7. Integrate the Urban Forest Management Plan within the City’s other Plans and Strategies
The City of Ottawa has many policies, programs. Initiatives and regulations related to trees but is lacking a comprehensive, long-term vision and strategic direction for protecting and enhancing the urban forest.

  • Identify all the areas where management of the urban forest overlaps existing plans, policies, guidelines and strategies. Examples include the “Design with Nature” component of the Official Plan, the recognition of the urban forest as a key component of urban community character during the Infill I and II consultations, the measures adopted by Council on May 9, 2012, which if implemented, would aid in protecting, preserving and enhancing the urban forest, and the references to tree protection, preservation and enhancement in Design Guidelines.

8. Make Trees an Enforcement Priority
Trees have long been given low priority in municipal decision-making, and are treated as incidental to new construction, hydro, and infrastructure. Enforcement of tree-related by-laws must be improved to ensure that developers design and build to preserve existing trees whenever possible and create space for the growth of new trees. To do so,

  • Require that tree information be disclosed on building permits so that Forestry Services can consider trees before, not after, the approval of building permits.
  • Rapidly develop a site alteration by-law to avoid unnecessary loss of trees
  • Require that every new subdivision have a care and nurturing plan for the trees to replace those removed during building, and that every homeowner be given a copy of the plan

Immediate Actions

The City needs to create momentum and demonstrate willingness to implement pro-active changes to urban development policies and practices that will better preserve and protect Ottawa’s Urban Forest.

Many of the above elements are immediately actionable and need not to wait for full completion of the Urban Forest Management Plan by City Council.

Reports

Below are the Tree Task Force reports following the numerous consultations held by the City:

November 2015: Input to Phase 1 Consultation

November 2016: Input to Phase 2 Consultation

The Urban Forest Management Plan

Below are the publicly released Urban Forest Management Plan, both draft and final versions:

September 2016: Draft Urban Forest Management Plan

April 2017: Final Urban Forest Management Plan

With the support of thousands of people – over 11,000 of whom signed our urban forest plan petition – Ecology Ottawa called on City officials to develop a strong, updated and publicly accessible Urban Forest Management Plan. The final version of the Urban Forest Management Plan was presented by City Staff on June 20, 2017, at the council’s Environment and Climate Protection Committee. The plan was successfully passed to City Council and approved on June 28th, 2017. This marks the tail end of a long process, and the conclusion to this story is a happy one thanks to the tireless work of so many community groups and concerned residents.

Though this is a huge step forward, we know that a good plan is only half the battle. Ecology Ottawa will continue to work with the City and other community groups over the coming years to ensure that the good intentions outlined in the Urban Forest Management Plan are carried out.
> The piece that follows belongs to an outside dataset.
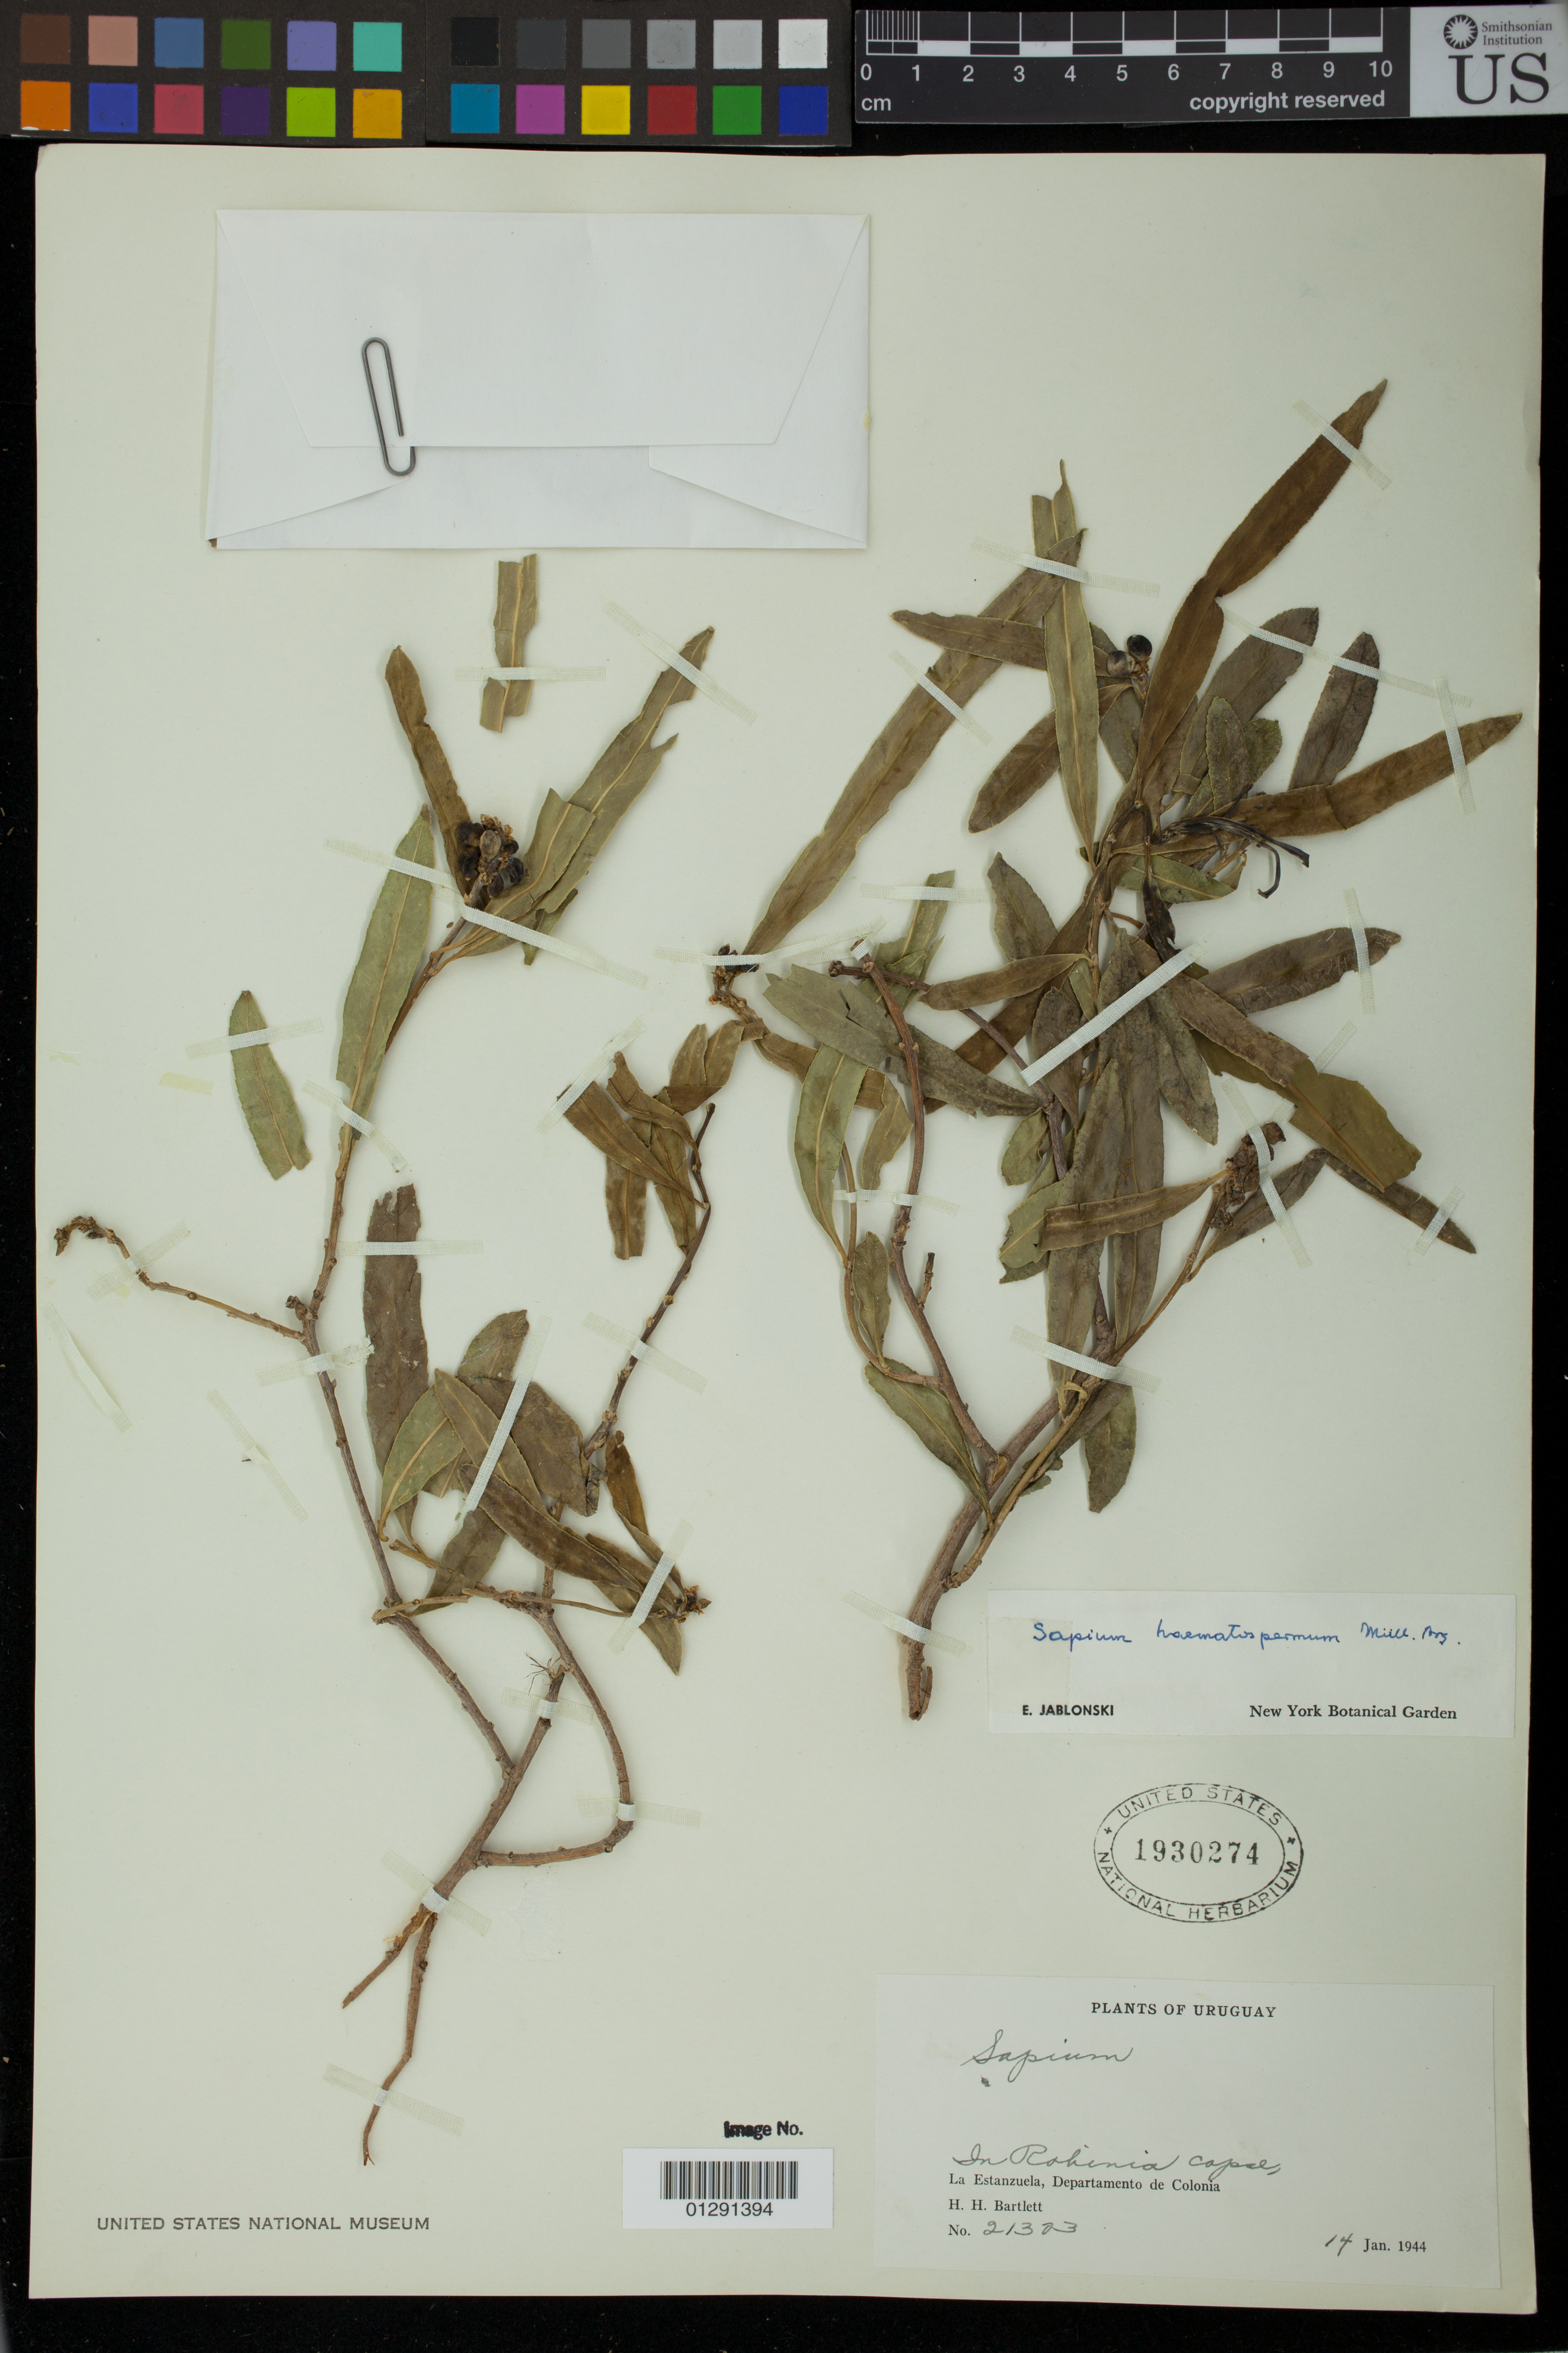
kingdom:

One of the possible challenges is ensuring that staff resources remain in place to carry out the plan over the long term.

We would like to thank various people for their hard work on this initiative. Our thanks are extended to all of Ecology Ottawa’s Tree Task Force members. Their work was crucial to the analysis and policy proposals for the draft plan. We would also like to recognize the hours of work put in by our community outreach volunteers throughout the years of this initiative. These individuals were imperative to spread awareness and garner support for the Urban Forest Management Plan. And, most importantly, we would like to thank the citizens of Ottawa for standing up and voicing their concerns for our trees. Your help is invaluable to helping preserve the health of Ottawa’s trees!